Hyundai Motor Group’s tireless efforts for everyone’s safety

Hyundai Motor Group is preparing for the perfect evolution of FCA that will lead to the era of autonomous driving

Hyundai Motor Group is installing FCA on all cars for the safety of more people to prevent accidents; FCA is also provided to entry models sold in Korea, such as Hyundai Casper, Kia Morning, and Ray. In addition, to optimize the performance of FCA, sensors (forward camera, forward radar, etc.) and FCA operation logic are being developed for each model. In addition, the automaker is scrutinizing their cars, creating a test environment similar to a real crash test to achieve the TSP+ and TSP ratings awarded by the IIHS.

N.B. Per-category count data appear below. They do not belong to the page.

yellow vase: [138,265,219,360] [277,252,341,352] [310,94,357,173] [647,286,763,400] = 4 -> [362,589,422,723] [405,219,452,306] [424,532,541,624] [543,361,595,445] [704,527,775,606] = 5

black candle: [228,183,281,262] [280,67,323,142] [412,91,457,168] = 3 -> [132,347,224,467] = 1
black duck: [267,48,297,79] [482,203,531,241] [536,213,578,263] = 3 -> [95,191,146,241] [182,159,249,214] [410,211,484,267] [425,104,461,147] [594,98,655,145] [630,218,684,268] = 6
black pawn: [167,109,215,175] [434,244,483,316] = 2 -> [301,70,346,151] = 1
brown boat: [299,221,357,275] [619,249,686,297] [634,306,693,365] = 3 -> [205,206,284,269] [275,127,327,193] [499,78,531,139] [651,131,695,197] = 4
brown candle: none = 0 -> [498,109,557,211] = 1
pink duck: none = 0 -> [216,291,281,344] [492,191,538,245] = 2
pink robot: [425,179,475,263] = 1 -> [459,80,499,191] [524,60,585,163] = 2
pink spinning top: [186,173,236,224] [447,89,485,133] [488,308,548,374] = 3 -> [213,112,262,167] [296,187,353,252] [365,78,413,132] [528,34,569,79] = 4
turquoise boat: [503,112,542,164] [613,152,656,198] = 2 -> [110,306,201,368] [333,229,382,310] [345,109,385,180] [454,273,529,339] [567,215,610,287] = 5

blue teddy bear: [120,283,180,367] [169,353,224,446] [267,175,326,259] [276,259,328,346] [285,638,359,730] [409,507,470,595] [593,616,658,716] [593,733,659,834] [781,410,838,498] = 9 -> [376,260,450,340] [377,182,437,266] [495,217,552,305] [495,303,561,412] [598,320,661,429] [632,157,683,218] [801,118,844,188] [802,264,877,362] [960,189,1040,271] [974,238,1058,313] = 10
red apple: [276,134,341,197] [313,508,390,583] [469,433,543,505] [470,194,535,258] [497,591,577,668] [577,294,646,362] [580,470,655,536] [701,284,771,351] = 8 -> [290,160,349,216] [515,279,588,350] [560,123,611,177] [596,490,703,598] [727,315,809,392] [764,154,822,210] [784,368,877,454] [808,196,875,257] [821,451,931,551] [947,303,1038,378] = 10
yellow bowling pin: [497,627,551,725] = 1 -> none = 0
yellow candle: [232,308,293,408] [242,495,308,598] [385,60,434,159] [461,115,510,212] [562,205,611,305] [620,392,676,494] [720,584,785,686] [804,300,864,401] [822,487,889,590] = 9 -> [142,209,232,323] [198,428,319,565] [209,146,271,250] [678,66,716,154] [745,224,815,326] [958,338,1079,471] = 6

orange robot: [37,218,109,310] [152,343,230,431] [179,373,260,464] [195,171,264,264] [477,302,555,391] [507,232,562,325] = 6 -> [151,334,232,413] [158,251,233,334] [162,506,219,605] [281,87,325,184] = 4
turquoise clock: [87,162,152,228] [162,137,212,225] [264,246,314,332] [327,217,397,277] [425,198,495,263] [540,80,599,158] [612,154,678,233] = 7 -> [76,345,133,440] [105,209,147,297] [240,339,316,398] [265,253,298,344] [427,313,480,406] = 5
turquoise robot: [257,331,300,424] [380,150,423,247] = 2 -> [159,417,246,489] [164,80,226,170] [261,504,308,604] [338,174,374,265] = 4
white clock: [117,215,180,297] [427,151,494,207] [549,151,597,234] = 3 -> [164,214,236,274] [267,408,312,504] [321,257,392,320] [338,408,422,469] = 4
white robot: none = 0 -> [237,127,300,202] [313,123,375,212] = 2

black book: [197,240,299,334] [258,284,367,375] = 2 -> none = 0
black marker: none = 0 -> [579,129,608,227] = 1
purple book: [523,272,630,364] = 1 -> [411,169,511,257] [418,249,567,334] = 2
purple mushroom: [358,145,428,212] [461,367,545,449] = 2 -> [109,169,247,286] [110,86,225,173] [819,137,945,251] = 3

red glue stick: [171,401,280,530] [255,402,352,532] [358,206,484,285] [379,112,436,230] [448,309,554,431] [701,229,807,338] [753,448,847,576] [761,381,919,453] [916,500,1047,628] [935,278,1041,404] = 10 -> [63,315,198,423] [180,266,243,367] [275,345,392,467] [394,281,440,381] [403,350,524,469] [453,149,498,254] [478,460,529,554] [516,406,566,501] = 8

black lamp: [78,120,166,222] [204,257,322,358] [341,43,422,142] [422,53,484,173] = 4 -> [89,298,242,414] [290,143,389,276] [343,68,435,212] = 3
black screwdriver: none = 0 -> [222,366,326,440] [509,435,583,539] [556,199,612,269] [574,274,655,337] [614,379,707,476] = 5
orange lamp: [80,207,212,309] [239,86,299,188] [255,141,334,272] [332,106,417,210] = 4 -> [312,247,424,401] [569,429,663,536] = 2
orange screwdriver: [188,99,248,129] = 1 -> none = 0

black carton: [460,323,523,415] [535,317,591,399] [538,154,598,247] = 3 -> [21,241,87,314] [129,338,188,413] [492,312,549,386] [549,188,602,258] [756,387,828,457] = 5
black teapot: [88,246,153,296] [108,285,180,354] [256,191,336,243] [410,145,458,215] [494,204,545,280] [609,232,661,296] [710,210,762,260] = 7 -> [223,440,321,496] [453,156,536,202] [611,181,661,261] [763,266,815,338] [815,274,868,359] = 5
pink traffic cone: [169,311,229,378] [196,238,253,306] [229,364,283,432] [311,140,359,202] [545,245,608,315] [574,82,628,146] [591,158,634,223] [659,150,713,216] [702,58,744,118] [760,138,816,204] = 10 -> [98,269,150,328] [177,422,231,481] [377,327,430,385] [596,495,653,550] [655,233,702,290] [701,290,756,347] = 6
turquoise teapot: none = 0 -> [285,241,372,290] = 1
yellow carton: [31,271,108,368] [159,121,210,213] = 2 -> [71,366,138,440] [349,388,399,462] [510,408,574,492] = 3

Hyundai Motor Group is tirelessly working for the safety of everyone. The state-of-the-art FCA technology that operates in the various driving situations introduced above is not evaluated by the US IIHS or the European New Car Assessment Program (EURO NCAP); Nevertheless, these techniques were developed to respond to the various actual situations of their owners. Hyundai Motor Group’s advanced safety technology makes our lives safer and is also a significant step towards the future of autonomous driving.